Eve lunged straight for the butcher’s block, snatching the fat, wide handle of the cleaver. Raising it into the air, she spun to face Coal as he shambled into the kitchen after her, stopping to gauge the threat.
Incessant tears streamed down Eve’s reddened cheeks as she begged―begging not for her life, but for the life of her husband. “Please, Henry, stop! It’s not you. I know it’s not you. Please, don’t make me hurt you.”
If Coal’s Plague-manipulated reasoning registered any of Eve’s tear-choked pleas, his vile, deranged expression did not show it. Yet, he did not advance. He stood gazing into her eyes.
“Let me help you, Henry,” Eve pleaded, her compassion for her husband remaining as it always had been, undiminished.
Coal’s eyes, if only for a moment, shed the concealing fog that clouded his every judgment of the world around him, blinking into a clarity that Eve was certain signified she once again gazed upon her loving husband. It was a triumph of willpower over tyranny, of love over mindless hate. The rarest of victories in the history of the Plague.

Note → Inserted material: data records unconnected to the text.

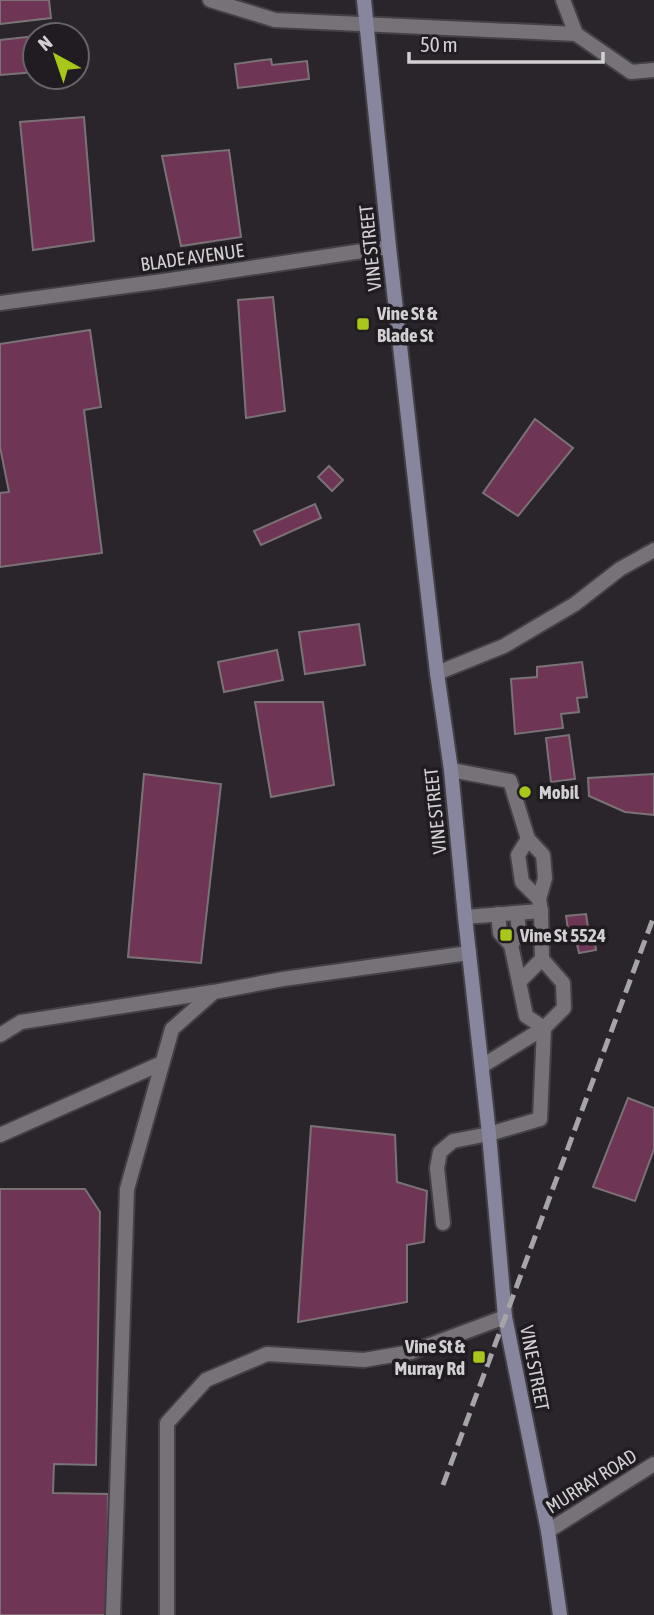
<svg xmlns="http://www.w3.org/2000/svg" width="654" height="1615" font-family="'Asap Condensed',sans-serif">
	<rect width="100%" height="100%" fill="#29252b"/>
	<g fill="#6f3554" stroke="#7a7276" stroke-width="2">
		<polygon points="0,0 49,0 51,18 0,24"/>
		<polygon points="35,36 35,72 0,75 0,40"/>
		<polygon points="271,59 272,65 307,61 309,79 238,88 235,64"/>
		<polygon points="84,117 94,241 33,250 20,122"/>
		<polygon points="229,150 241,237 181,246 162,156"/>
		<polygon points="273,297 285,411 246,418 238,300"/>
		<polygon points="90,330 101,407 84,410 102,553 0,567 0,493 9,492 0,447 0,344"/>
		<polygon points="535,419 573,448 518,516 483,493"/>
		<polygon points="329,466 343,480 332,491 318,477"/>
		<polygon points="315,504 321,518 261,545 254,531"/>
		<polygon points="359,624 365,665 305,674 299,632"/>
		<polygon points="277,650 283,680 224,692 218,662"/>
		<polygon points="582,662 587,697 577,698 579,712 561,714 563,728 515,734 511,679 537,677 537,667"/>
		<polygon points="255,702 323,702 334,785 271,797"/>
		<polygon points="569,735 575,779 551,782 546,738"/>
		<polygon points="144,774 221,784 201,963 128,957"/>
		<polygon points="654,774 654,815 625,812 589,796 588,778"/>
		<polygon points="586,914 589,934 569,937 566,916"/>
		<polygon points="594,937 596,950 579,953 576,940"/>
		<polygon points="628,1098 654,1108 654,1149 635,1201 593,1187"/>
		<polygon points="311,1126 395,1135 397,1182 427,1191 424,1242 407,1245 407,1302 298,1322"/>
		<polygon points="0,1189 85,1189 100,1212 96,1465 54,1464 53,1493 108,1494 107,1615 0,1615"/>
	</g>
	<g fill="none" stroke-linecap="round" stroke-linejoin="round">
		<defs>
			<g id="lane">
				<polyline points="210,0 275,20 576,34 631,72 654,70"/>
				<polyline points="563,0 576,34"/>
				<polyline points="437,673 504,646 575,604 620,569 654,550"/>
				<polyline points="528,839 518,855 522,882 539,899"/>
				<polyline points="498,914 500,933 511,945 519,932 517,913"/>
				<polyline points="465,917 541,911"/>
				<polyline points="511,945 519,982"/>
				<polyline points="0,1035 21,1022 213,992"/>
				<polyline points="482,1066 544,1028 526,1016 519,982 542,959"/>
				<polyline points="0,1135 162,1063"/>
				<polyline points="443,1223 437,1168 440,1152 453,1141 489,1134 540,1119 544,1028 564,1008 563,983 542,959 541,911 539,899 545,878 543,855 528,839 510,781 451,770"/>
				<polyline points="113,1615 127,1189 172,1029 214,992 283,979 469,953"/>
				<polyline points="167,1615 167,1423 206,1380 267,1354 364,1360 411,1352 505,1317"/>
			</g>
			<g id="street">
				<polyline points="0,303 163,281 389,247"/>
				<polyline points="548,1531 654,1464"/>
			</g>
			<polyline id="secondary" points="364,0 389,247 423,552 437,673 451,770 465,917 489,1134 505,1317 548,1531 560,1615"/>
		</defs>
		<use href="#lane" stroke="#444145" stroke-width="18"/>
		<use href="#street" stroke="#444145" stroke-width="18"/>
		<use href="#secondary" stroke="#444145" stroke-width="18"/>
		<use href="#lane" stroke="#767278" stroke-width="14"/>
		<use href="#street" stroke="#767278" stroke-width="14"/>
		<use href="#secondary" stroke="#88869f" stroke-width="14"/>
		<polyline stroke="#a7a4a8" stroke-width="5" stroke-dasharray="14 7" stroke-linecap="butt" points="443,1485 654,916"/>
	</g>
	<g fill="#a9c71a" stroke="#201c21" stroke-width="2.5">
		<rect x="356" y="317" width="14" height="14" rx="3.5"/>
		<circle cx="525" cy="792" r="7"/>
		<rect x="499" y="928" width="14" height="14" rx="3.5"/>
		<rect x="472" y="1350" width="14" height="14" rx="3.5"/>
	</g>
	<g text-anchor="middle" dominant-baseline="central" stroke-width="7" stroke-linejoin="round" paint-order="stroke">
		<g font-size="19" fill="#d3d0d4" stroke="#201c21">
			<text transform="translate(370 248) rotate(-96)">VINE STREET</text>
			<text transform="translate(192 257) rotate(-8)">BLADE AVENUE</text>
			<text transform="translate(435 811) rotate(-96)">VINE STREET</text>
			<text transform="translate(535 1368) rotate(79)">VINE STREET</text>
			<text transform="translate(591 1481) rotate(-32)">MURRAY ROAD</text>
		</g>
		<g font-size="19" font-weight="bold" fill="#d3d0d4" stroke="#201c21" text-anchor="start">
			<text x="377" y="313">Vine St &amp;<tspan x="377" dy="22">Blade St</tspan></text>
			<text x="539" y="792">Mobil</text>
			<text x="520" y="935">Vine St 5524</text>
			<text x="465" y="1346" text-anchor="end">Vine St &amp;<tspan x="465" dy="22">Murray Rd</tspan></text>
		</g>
	</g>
	<g transform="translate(56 56) rotate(320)"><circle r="33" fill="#201c21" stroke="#686469" stroke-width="2"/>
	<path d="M0-5L12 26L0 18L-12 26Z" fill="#a9c71a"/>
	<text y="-10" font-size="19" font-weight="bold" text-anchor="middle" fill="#d3d0d4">N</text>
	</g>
	<path d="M409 52v10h194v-10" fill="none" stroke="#d3d0d4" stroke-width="3.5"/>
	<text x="420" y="52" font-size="21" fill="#d3d0d4" stroke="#201c21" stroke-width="5" paint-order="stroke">50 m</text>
</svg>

An unexpected glimmer of hope stifled Eve’s tears. Only one word came to her mind, the last word she would ever speak to her husband again. She could think of no other. “Henry.” Yet in that simple word, the sad, affectionate way in which it had been delivered upon his embattled senses, gave to Coal that most wonderful and unique gift as only Eve could offer: compassion. Within it, she packed every lover’s laugh, passionate embrace, and “I love you” she had ever hoped to share and more in a lifetime together with Coal. The most burdensome sentiment of all however was without question her final goodbye.